REQUIREMENTS
Output every record below verbatim, leaving out the pictures.

INFORMATION PROVIDED
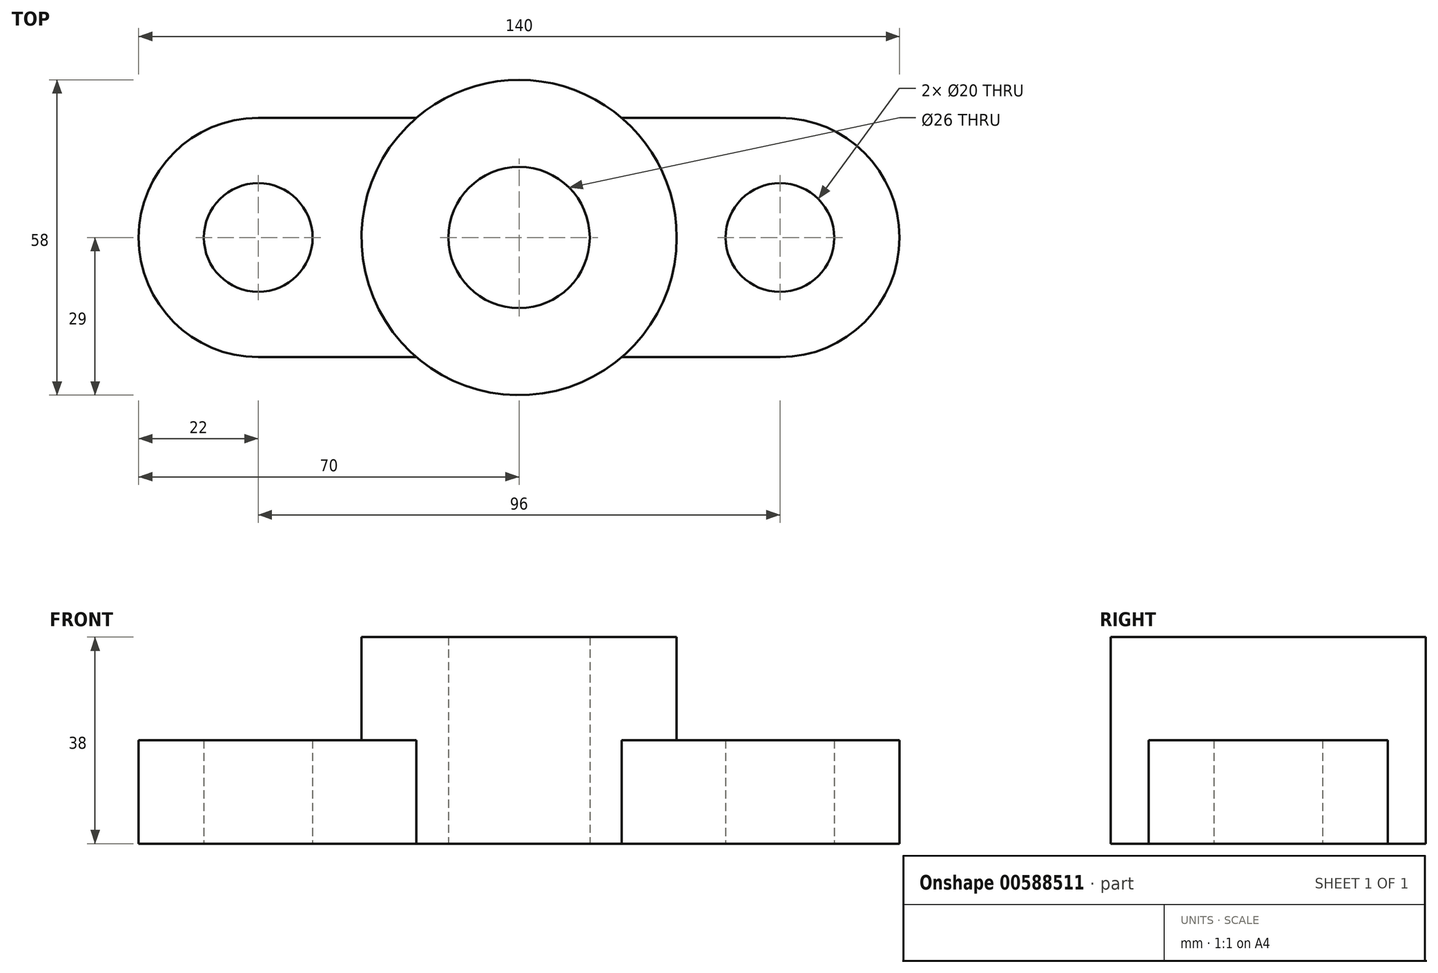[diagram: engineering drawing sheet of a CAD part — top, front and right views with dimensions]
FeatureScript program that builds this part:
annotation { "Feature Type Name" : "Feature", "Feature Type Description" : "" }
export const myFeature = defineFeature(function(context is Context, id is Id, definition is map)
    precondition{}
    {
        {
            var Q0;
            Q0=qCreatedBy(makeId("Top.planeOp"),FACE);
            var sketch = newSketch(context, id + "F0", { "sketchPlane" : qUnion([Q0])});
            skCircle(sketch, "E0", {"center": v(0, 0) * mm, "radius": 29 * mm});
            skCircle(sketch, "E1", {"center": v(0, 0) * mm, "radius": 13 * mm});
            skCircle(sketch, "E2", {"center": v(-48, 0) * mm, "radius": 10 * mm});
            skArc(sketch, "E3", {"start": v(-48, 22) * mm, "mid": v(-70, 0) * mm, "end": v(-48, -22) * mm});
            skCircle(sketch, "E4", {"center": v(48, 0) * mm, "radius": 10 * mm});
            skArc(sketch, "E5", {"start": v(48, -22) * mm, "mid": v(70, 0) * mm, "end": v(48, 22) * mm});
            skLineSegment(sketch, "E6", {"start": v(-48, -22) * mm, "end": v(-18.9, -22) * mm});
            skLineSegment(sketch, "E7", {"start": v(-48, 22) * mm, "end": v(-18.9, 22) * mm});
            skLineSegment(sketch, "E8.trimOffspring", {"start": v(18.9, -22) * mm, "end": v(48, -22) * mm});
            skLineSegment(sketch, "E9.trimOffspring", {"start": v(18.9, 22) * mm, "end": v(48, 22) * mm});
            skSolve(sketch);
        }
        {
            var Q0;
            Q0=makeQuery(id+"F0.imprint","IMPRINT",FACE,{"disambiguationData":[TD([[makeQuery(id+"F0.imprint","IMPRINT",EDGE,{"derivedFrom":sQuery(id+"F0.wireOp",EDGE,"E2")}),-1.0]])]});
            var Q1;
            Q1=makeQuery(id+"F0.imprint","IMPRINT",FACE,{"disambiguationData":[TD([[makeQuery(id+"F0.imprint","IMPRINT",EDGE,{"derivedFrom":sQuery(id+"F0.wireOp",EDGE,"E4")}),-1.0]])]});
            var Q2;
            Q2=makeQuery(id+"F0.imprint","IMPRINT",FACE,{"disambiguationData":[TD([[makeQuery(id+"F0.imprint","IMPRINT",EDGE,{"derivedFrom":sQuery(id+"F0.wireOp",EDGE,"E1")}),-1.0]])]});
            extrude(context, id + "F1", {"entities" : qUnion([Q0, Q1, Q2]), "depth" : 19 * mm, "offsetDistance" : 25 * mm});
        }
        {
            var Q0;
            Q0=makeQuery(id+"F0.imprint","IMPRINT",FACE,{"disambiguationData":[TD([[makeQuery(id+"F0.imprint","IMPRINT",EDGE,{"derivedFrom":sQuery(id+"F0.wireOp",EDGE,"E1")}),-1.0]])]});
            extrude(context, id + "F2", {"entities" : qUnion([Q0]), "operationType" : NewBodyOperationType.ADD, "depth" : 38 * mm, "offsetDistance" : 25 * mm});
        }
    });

SOLUTION TO THE PROBLEM
[diagram: engineering drawing sheet of a CAD part — top, front and right views with dimensions]
FeatureScript program that builds this part:
annotation { "Feature Type Name" : "Feature", "Feature Type Description" : "" }
export const myFeature = defineFeature(function(context is Context, id is Id, definition is map)
    precondition{}
    {
        {
            var Q0;
            Q0=qCreatedBy(makeId("Top.planeOp"),FACE);
            var sketch = newSketch(context, id + "F0", { "sketchPlane" : qUnion([Q0])});
            skCircle(sketch, "E0", {"center": v(0, 0) * mm, "radius": 29 * mm});
            skCircle(sketch, "E1", {"center": v(0, 0) * mm, "radius": 13 * mm});
            skCircle(sketch, "E2", {"center": v(-48, 0) * mm, "radius": 10 * mm});
            skArc(sketch, "E3", {"start": v(-48, 22) * mm, "mid": v(-70, 0) * mm, "end": v(-48, -22) * mm});
            skCircle(sketch, "E4", {"center": v(48, 0) * mm, "radius": 10 * mm});
            skArc(sketch, "E5", {"start": v(48, -22) * mm, "mid": v(70, 0) * mm, "end": v(48, 22) * mm});
            skLineSegment(sketch, "E6", {"start": v(-48, -22) * mm, "end": v(-18.9, -22) * mm});
            skLineSegment(sketch, "E7", {"start": v(-48, 22) * mm, "end": v(-18.9, 22) * mm});
            skLineSegment(sketch, "E8.trimOffspring", {"start": v(18.9, -22) * mm, "end": v(48, -22) * mm});
            skLineSegment(sketch, "E9.trimOffspring", {"start": v(18.9, 22) * mm, "end": v(48, 22) * mm});
            skSolve(sketch);
        }
        {
            var Q0;
            Q0=makeQuery(id+"F0.imprint","IMPRINT",FACE,{"disambiguationData":[TD([[makeQuery(id+"F0.imprint","IMPRINT",EDGE,{"derivedFrom":sQuery(id+"F0.wireOp",EDGE,"E2")}),-1.0]])]});
            var Q1;
            Q1=makeQuery(id+"F0.imprint","IMPRINT",FACE,{"disambiguationData":[TD([[makeQuery(id+"F0.imprint","IMPRINT",EDGE,{"derivedFrom":sQuery(id+"F0.wireOp",EDGE,"E4")}),-1.0]])]});
            var Q2;
            Q2=makeQuery(id+"F0.imprint","IMPRINT",FACE,{"disambiguationData":[TD([[makeQuery(id+"F0.imprint","IMPRINT",EDGE,{"derivedFrom":sQuery(id+"F0.wireOp",EDGE,"E1")}),-1.0]])]});
            extrude(context, id + "F1", {"entities" : qUnion([Q0, Q1, Q2]), "depth" : 19 * mm, "offsetDistance" : 25 * mm});
        }
        {
            var Q0;
            Q0=makeQuery(id+"F0.imprint","IMPRINT",FACE,{"disambiguationData":[TD([[makeQuery(id+"F0.imprint","IMPRINT",EDGE,{"derivedFrom":sQuery(id+"F0.wireOp",EDGE,"E1")}),-1.0]])]});
            extrude(context, id + "F2", {"entities" : qUnion([Q0]), "operationType" : NewBodyOperationType.ADD, "depth" : 38 * mm, "offsetDistance" : 25 * mm});
        }
    });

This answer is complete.